ACTIVIDADES PROPUESTAS:
1 – Responde estas preguntas según el texto sobre el uso del teléfono en los centros de salud:
(a) ¿Desde cuándo ha aumentado ese uso?
(b) ¿Dónde se han seguido haciendo las visitas presenciales?
(c) ¿Para quiénes supone un reto el cambio en la forma de relacionarse?
2 – Según el texto sobre el uso del teléfono en los centros de salud, ¿por qué se recurrió más a esta vía de comunicación? Explícalo en una a tres oraciones.
3 – Retoma el texto sobre el uso del teléfono en los centros de salud a partir de su última oración.

TEXTO:
El uso del teléfono como vía de comunicación entre el personal de los centros de salud y los pacientes ha aumentado extraordinariamente desde el inicio de la pandemia, para gestionar el aumento de la demanda por la COVID-19 y disminuir el riesgo de contagios en las ya antes atestadas salas de espera. Aunque las visitas presenciales han seguido haciéndose, tanto en consulta como en los domicilios, su proporción ha disminuido paralelamente al aumento de las telefónicas. Un cambio adaptativo que frenó la explosión inicial de contagios en los centros, pero que también tiene sus limitaciones y sus efectos adversos. Un bandazo en la forma habitual de relacionarnos que supone un reto tanto para los profesionales como para los pacientes.

MATERIAL SELECCIONADO:
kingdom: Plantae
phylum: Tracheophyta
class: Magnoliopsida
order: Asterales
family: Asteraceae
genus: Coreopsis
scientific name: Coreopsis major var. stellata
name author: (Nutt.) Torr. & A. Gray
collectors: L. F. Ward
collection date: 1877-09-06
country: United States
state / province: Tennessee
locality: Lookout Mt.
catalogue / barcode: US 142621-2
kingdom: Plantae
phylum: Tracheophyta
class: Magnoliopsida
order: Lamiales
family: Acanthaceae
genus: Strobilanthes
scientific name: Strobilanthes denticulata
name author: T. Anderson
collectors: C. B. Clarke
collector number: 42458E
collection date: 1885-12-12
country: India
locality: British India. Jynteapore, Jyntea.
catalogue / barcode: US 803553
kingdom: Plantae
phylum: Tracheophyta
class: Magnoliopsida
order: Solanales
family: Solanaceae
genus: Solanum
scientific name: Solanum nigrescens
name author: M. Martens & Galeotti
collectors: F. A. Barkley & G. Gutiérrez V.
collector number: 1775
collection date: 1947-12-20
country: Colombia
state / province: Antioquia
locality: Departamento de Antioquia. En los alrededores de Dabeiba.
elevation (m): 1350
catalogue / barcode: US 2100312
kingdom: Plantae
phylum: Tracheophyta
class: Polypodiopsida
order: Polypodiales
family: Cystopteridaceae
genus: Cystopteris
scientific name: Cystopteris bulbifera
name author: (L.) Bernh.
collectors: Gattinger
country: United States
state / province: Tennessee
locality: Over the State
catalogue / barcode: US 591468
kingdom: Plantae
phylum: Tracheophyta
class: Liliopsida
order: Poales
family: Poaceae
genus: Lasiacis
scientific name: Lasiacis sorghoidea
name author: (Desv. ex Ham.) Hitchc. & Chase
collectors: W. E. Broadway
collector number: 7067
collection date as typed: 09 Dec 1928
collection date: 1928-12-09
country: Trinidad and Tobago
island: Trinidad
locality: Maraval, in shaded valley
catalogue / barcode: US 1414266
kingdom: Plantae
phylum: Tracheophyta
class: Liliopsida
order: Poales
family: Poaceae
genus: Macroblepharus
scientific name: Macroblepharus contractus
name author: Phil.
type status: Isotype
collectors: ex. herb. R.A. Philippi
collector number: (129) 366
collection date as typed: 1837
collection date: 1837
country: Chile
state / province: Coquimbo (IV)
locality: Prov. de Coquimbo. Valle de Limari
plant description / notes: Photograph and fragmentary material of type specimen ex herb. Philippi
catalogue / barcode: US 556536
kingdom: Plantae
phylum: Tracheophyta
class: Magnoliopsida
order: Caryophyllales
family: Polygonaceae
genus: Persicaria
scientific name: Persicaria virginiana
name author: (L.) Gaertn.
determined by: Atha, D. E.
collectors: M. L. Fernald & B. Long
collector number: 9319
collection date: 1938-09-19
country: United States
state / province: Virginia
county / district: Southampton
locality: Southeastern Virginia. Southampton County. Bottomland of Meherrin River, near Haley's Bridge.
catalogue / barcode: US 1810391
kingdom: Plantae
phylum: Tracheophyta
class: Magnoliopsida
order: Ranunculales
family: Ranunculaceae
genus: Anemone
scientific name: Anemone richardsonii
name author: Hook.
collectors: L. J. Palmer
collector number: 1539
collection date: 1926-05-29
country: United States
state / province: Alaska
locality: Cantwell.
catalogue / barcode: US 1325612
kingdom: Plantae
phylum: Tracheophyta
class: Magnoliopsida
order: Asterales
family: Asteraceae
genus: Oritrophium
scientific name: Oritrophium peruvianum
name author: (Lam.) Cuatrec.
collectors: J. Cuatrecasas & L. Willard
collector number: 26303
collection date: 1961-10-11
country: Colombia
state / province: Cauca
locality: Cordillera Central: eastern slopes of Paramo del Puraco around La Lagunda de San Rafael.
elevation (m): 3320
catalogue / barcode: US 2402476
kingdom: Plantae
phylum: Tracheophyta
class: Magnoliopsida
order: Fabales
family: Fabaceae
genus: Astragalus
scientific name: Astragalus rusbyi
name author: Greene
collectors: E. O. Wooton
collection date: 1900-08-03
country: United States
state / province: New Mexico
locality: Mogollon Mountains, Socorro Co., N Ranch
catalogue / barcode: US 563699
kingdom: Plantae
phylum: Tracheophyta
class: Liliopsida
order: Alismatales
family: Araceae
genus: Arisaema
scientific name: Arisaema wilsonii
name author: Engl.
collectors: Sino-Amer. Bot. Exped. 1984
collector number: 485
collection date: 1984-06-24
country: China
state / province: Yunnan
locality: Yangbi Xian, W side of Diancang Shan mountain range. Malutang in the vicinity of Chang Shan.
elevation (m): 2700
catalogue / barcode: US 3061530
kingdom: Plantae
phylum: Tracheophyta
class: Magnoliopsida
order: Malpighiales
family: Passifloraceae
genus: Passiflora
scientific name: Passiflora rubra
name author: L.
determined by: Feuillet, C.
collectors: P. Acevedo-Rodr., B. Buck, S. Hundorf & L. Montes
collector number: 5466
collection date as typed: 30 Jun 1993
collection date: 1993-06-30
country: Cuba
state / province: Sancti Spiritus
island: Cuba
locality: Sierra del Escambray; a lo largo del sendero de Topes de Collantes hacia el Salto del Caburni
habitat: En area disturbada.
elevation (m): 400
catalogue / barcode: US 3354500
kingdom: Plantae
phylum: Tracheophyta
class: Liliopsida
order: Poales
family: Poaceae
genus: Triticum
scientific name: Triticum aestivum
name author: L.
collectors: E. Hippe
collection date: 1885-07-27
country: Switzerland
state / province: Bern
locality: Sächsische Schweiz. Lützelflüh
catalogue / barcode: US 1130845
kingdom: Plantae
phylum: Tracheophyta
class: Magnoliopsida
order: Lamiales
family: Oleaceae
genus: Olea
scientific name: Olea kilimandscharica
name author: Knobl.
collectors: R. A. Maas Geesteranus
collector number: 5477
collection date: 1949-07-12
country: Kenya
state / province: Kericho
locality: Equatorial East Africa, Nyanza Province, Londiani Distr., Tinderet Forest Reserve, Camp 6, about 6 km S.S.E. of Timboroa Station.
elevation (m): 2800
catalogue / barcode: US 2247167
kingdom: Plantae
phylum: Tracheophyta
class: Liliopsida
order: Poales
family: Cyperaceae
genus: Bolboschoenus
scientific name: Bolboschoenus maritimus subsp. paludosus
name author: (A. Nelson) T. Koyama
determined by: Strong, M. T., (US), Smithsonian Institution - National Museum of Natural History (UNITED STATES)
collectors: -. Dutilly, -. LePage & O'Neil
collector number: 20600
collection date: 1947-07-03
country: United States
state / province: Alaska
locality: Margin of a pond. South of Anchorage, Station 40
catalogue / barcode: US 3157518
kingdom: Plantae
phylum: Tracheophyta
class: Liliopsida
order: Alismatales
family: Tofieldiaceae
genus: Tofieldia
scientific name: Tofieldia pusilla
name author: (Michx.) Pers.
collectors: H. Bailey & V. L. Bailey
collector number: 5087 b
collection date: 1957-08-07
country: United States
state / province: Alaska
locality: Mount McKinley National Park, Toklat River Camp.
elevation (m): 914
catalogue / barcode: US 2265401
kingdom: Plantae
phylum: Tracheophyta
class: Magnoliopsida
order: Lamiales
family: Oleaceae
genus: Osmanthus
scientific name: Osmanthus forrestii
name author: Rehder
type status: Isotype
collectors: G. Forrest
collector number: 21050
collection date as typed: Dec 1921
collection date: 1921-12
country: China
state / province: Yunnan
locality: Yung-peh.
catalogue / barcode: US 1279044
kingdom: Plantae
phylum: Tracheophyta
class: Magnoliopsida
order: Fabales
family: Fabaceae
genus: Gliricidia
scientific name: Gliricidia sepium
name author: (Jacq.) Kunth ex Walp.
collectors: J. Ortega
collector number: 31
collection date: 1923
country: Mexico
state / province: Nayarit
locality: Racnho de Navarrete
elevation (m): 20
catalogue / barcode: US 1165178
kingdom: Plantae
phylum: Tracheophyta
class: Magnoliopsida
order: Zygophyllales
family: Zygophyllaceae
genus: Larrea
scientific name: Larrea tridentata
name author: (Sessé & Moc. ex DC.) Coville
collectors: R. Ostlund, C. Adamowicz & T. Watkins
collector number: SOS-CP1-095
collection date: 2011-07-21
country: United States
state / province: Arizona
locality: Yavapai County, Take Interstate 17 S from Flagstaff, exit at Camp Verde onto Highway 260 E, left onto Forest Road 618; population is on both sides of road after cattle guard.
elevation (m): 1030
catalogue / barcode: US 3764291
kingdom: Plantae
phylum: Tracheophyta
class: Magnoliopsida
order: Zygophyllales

SOLUCIONES:
1 –
(a) Desde el inicio de la pandemia.
(b) En consulta y en los domicilios.
(c) Para los profesionales y para los pacientes.

2 – Se recurrió más al teléfono para gestionar el aumento de la demanda provocado por la COVID-19. También buscaba disminuir el riesgo de contagios en las salas de espera, que ya estaban atestadas antes de la pandemia.

3 –
En una entrada previa en este blog, con recomendaciones para una consulta telefónica segura, ya señalamos que la conversación por teléfono ha pasado de utilizarse en contadas ocasiones, principalmente para resolver cuestiones de baja complejidad y trámites administrativos, a utilizarse a menudo, incluso para la valoración de problemas complejos, pacientes frágiles o pluripatológicos, revisión y actualización de prescripciones crónicas, evaluación y tratamiento de reagudizaciones de enfermedades crónicas, atención a nuevos problemas de salud, etc. Un cambio muy sustancial no solo cuantitativo sino también cualitativo, al empezar a aplicarse un tipo de entrevista muy limitado, solo por voz, a situaciones de alta complejidad e incertidumbre.
Los centros de salud han estado abiertos durante toda la pandemia pero el paciente, como requisito previo para la atención a demanda, ha de llamar por teléfono y esperar a que le contesten. Este hecho, combinado con la escasez de personal y de líneas telefónicas, ha supuesto un deterioro de la accesibilidad, uno de los atributos que hacen a la atención primaria eficiente, satisfactoria y segura.